Wczoraj dostalam dziwnego meila. Nie lubie takich listow bez podpisu i niecierpie niespodzianek.... zle mi sie kojarza bo tylko z tym ze potem boli mnie serducho. Wiec niespodzianki mimo tego ze wiekszosc ludzi je kocha dla mnie sa beee. A listy bez podpisu o dziwnej, nie wiem co majacej mi powiedziec tresci jeszcze bardziej wywoluja we mnie "lekkie podenerwowanie" . Oto owy list"

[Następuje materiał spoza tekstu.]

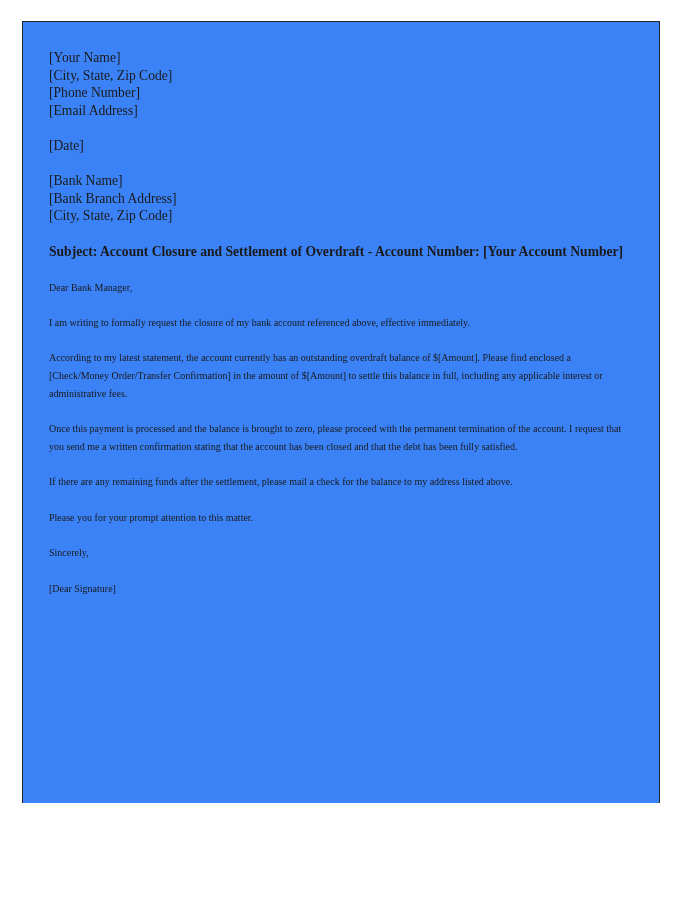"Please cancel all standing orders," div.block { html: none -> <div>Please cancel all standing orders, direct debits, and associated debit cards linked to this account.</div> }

"Ostrożnie tego próbuję. Zamykam oczy, wkoło panuje cisza. Hmm... Jeszcze szczyptę sensu. Ale czy mogę na sobie polegać? Taki ze mnie znawca... No ale kogo mam się spytać? Kwiatka na parapecie? Może to nawet nie jest zły pomysł, ale muszę zrobić to sam. Bez niczyjej pomocy. Sypię więc sens i próbuje ponownie. No, tym razem przesadziłem. Trzeba było nie chodzić na wagary w szkole umiaru. Umiar jest przecież tak bardzo potrzebny. A mi go brakuje... Może zapiszę się do wieczorówki? A tam! Po co mi jeszcze jeden obowiązek. Rzucam to raz na zawsze! Jednak coś nie daje mi spokoju. Nerwy drepczą po mnie tam i z powrotem z satysfakcja machając ni to kocimi, ni diablimi ogonami.. Niespokojnie obracam w palcach dzisiejszy dzień myśląc o tym, co będzie ze mną jutro. A
on jakby ma inne plany. Wypada mi z ręki... No tak. Normalnie być nie mogło. Kolacja wskoczyła na śniadanie i szepce mu do ucha czułe słówka. Kolacja lubi łączyć się ze śniadaniem... A obiad zwrócony na dywan zazdrośnie spogląda w ich stronę. Chociaż robi to bardzo dyskretnie, spoglądając ciekawsko kątem lewego oka. Doprawdy, istne Boom
Oko! Nie lubię takich mazaji. Teraz to już w ogóle nie wiem, co robić. Mam ich tak zostawić? W sumie to nie lubię wtrącać się w cudze sprawy, ale to w końcu mój brzuch. A może tak mi się tylko wydaje? Kto wie czyje to nogi, ręce, głowa? Aż boję się myśleć o ewentualnych możliwościach... Najlepiej będzie stąd uciec, stchórzyć i nie komplikować sobie życia. Tyle razy to skutkowało, dlaczego tym razem miałoby się nie udać? No dobrze, ale jak mam uciec od własnego posiłku? Posiłku, któremu tyle zawdzięczam, który posilał mnie przez cały dzisiejszy dzień? Nie mogę tego zrobić. Miałbym wtedy straszne wyrzuty sumienia. Aż by mi z tych wyrzutów sumienia wyskoczyły turkusoworużowopomarańczowoseledynowoczarne plamy na włosach. I wtedy wszyscy by wiedzieli, że zrobiłem coś potwornie złego. Na to nie mogę sobie pozwolić, o nie! Łza spłynęła mi po policzku. Moja słona łezka. Taka mała, słona i krótkotrwała. Jak zwykle telepatycznie przekazała mi pomoc. Już wiem. Robię wszystko od początku, tak jak przedtem. Tak jak przedtem, a jednak inaczej. Bo teraz robię wszystko z umiarem. Sensu jest już tyle, ile trzeba. Teraz nie mam już wątpliwości. Wszystko przychodzi mi z łatwością. Wszystko wydaje się takie proste, jasne, radosne i dobre. Wszystko zaraz wróci do normy. Ze szczęścia stukam w tą szybkę, tą przede mną. Wydaje mi się, że ona też się do mnie uśmiecha.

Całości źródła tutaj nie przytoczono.